§ TASK PROMPT:
Please continue the passage on Western and Eastern ways of thinking, starting right after its last sentence.

§ DOCUMENT SECTION:

----------------------------------------

No one, in my opinion, is forcing you to look. Especially not tentative nor I. It is expressly a personal choice. Choose to, or choose not to, just that simple.

On the metaphor, that again is a personal expression. You will either choose to explore the root of it, or not. Obviously you are estute enough to realise that no one else can define an internal metaphor for you.

You and I most certainly agree on religion. It is a farce to any logically minded individual. Yes, Y’Shua was the original, and a mystic, and no Christian in the modern definition approaches him.

Give him time. He was unnecessarily shat upon by some who think that belittling anything they don’t understand is the right way to deal with unknowables. He’ll approach when the sincerity is in place.

Your statement here, is again, typically understood as a Western thought line. No, I am not criticizing you, I am just stating, it is very common and moreso understandable. The processes of eastern thought are like the people they come from; obtuse, abstract, elusive, and provocative … usually all at once. Wholly intended I might add.

This is rather cheap and dirty, but will nonetheless make the point:

Ask a Western minded individual, “What is the sound of one hand clapping?”

  1. That’s just fucking stupid.
  2. What the fuck do I care, I have two hands?
  3. Only a dumbass would ask a question that has no answer.
  4. Here, let me clap my one hand upside your head and show you.

All justifiably understandable responses from a Western logic person. The immediate response, most likely of a logic based mind rooted in concretism and physicality, is to try to conjure an image of one hand making a sound like clapping, without the presence of the second to create the counter surface we all know is necessary to complete the process impact>air displacement>auditory stimuli.

----------------------------------------

Source data
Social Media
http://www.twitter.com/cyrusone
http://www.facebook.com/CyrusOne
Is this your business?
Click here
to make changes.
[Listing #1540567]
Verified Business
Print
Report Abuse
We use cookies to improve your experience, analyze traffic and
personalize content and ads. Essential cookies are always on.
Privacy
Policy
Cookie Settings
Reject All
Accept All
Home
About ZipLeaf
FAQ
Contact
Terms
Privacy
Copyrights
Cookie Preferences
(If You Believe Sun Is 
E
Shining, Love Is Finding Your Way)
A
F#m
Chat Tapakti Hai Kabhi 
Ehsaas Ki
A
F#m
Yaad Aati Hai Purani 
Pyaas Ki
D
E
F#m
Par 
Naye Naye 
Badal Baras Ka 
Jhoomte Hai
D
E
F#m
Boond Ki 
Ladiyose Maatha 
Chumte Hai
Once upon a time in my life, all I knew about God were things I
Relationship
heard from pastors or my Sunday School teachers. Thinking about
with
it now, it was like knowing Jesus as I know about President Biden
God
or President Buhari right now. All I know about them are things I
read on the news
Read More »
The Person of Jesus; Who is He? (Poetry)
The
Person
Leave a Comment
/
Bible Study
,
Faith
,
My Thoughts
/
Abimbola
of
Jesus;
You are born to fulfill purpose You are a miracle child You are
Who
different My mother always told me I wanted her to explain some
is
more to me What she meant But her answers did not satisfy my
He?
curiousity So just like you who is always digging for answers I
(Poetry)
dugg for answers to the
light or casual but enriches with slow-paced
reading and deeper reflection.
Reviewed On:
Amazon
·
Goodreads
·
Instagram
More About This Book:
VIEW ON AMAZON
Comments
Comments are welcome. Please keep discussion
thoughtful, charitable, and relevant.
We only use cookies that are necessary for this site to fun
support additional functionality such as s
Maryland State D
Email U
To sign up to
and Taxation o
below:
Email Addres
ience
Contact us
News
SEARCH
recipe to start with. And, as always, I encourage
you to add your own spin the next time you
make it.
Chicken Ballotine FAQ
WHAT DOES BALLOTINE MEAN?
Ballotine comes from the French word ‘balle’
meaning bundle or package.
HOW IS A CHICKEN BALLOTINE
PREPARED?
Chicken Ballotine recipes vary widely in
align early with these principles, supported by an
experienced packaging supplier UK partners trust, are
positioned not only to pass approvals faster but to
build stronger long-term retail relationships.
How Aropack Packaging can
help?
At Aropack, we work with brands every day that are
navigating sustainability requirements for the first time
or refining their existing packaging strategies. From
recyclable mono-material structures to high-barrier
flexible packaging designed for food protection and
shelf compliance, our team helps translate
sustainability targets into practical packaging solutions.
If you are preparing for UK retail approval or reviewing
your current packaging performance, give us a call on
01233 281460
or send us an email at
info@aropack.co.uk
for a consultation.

----------------------------------------

§ WRITTEN REPLY:
To the eastern mind, where you can certainly understand aculturation and it’s place in this scenario, it is not the object of the question, but the question itself that bears the importance: it becomes a single point of focus for the mind. Here the training begins to allow the practitioner to exercise the mind in an entirely different function of “seeing itself”.

This can only be achieved by obfuscating reality temporarily and focusing the mind on what it does best: abstract extrapolation.

It is natural you wouldn’t find it comfortable, you have been aculturated that all is concrete.

Hi faust,

This is a common reaction to the seeming ‘inscrutable’ language of Tao Te Ching. “The Tao that can be named is not Tao” ??? What the hell does that mean? It is much easier to dismiss than it is to understand.

There is no supression of desire in Taoist thought, at least in the Augustinian sense of “man struggling with his sinful ways”. In Taoist understanding there is no “original sin” We are creatures of all capacities. We are, what we are. There is no guilt of being. There is only Way-making. In contradistinction, those raised in western cultures learn quickly that they must find all of their sinful ways and struggle mightily against them. This concept spills over into every part of our lives, and many continue to seek out and “conquer” everything about them their whole lives.

As Mas so carefully pointed out, the very first step is to look inwardly and see ourselves as we really are, accept that, and begin being instead of being as. I sense that you have already done that, and that was my ‘accusation’. It is in seeing and accepting yourself as you are that you gain the freedom to discern, make distinctions, survey all the options, and make informed choices. Way-making supports instead of supressing us. Instead of poring over the operators manual desperately seeking some way to obtain salvation, we write our own personal manual, daily, experience by experience. I think you do that, and language aside, have this bedrock understanding.

I find your fascination with the water clock delightful. You are the water, faust. Flowing effortlessly but with intent and determination, driving the mechanical universe. You’re not just feeling a vibe, you ARE the vibe…

Mas, Thanks for the new start. I just wasn’t interested in another dreaming butterfly thread. I may be falling into old age bitchiness or maybe it’s just the heat. Yeah, that’s it. it’s the heat. :wink:

Not at all. The one thing that destroys sincerity and direction is immaturity and blatant willful crassness.

I see no fault in your reaction.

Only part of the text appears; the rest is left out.